Table 5. Arranged in descending order, the amino acids break up into twenty flow field values when combining a codon’s three base values with the ribosomal flip values. The result is twenty Codon Flow Values, one value for each of the twenty amino acids. For example, leucine (leu), serine (ser), and arginine (arg) are encoded by six codons each, and each set of six has its own unique number. Methionine (met) is encoded by only one codon AUG, and it is also the only encoding codon with a value of 10. The first column on the left, column 1, lists the codon. Column 2 shows the amino acid encoded by that codon. Columns 3 and 4 are the values assigned to the first (B1) and second (B2) bases of the codon, see Table 2. The next three columns 5, 6, and 7 show the numbers assigned to the codon's third base (B3), see Table 3. Columns 8 and 9 hold the codon's first base (B1 Flip) and second base (B2 Flip) ribosome flip values, see Table 4. The far right column #10 shows the resulting Codon Flow Value, created by combining all the columns. The remaining columns are raw data for setting up commands to created the columned graph and are each labeled according to their task.

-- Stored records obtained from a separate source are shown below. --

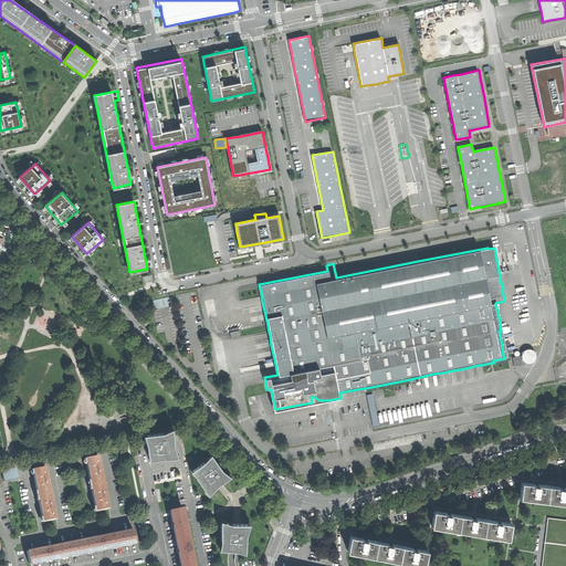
[(524,362),(535,363),(536,350),(525,349),(524,362)]
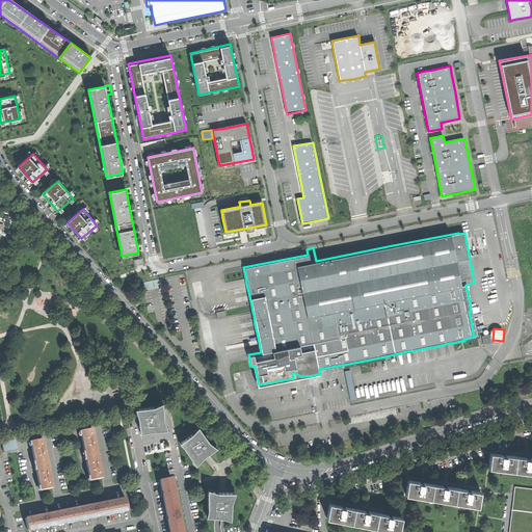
[(490,335),(482,336),(484,344),(491,343),(490,335)]
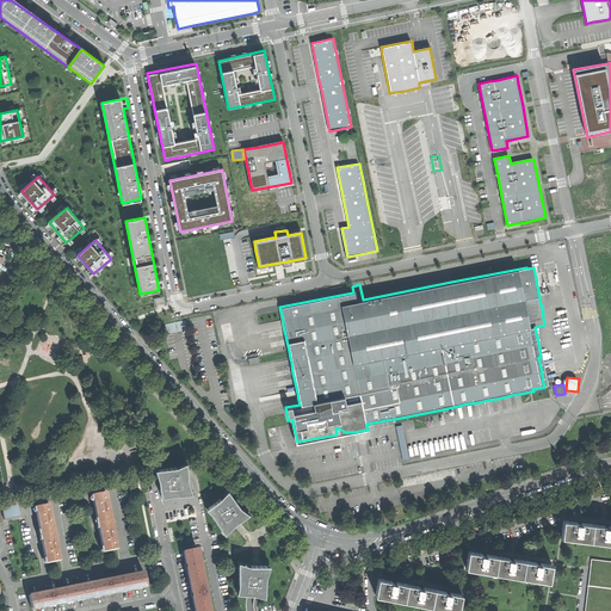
[(402,425),(395,426),(402,460),(409,458),(402,425)]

Table 5 was prepared using XLSX spreadsheet to compute each column.
Fig. 2. Flow Chart describing the values assigned to each codon. A flow chart shows an orderly pattern for describing a codon’s flow value. The value for (B1 X B2) must be established first so that B3 can be calculated. After the third base’s value is calculated, it is added to Base 1 and 2 values and Flip 1 & 2 values. The codon’s flow value is established.
Fig.3. The 64 codons with numbers assigned in graph form. This graph places all 64 codons in descending order for easy analysis. For example, leucine has six codons that encode it and all six have the same flow value number. The remaining nineteen amino acids also possess one flow value that is unique to them.
Data was derived from the following sources:
- Each table, figure, and graph were created by the authors B. Bayles and C. Heckert.
Methods
There are sixty-one codons that are read by the ribosome and these encode the twenty amino acids. Our dataset assigns numbers to each of the 61 codons. These numbers are calculated by assigning numerical values to the uracil, guanine, adenine, and cytosine that comprise mRNA during translation. Values are also assigned to the site within the ribosome that reads these codons. Twenty values result and they break the sixty-one codons into their respective twenty protein classes. For example, there are six codons that encode for serine and the value chart shows all six have the same value of 9.1, which is unique to serine and not found representing any of the other nineteen amino acid groups. Flow charts are used to show these values calculated in a unidirectional flow as is expected during translation.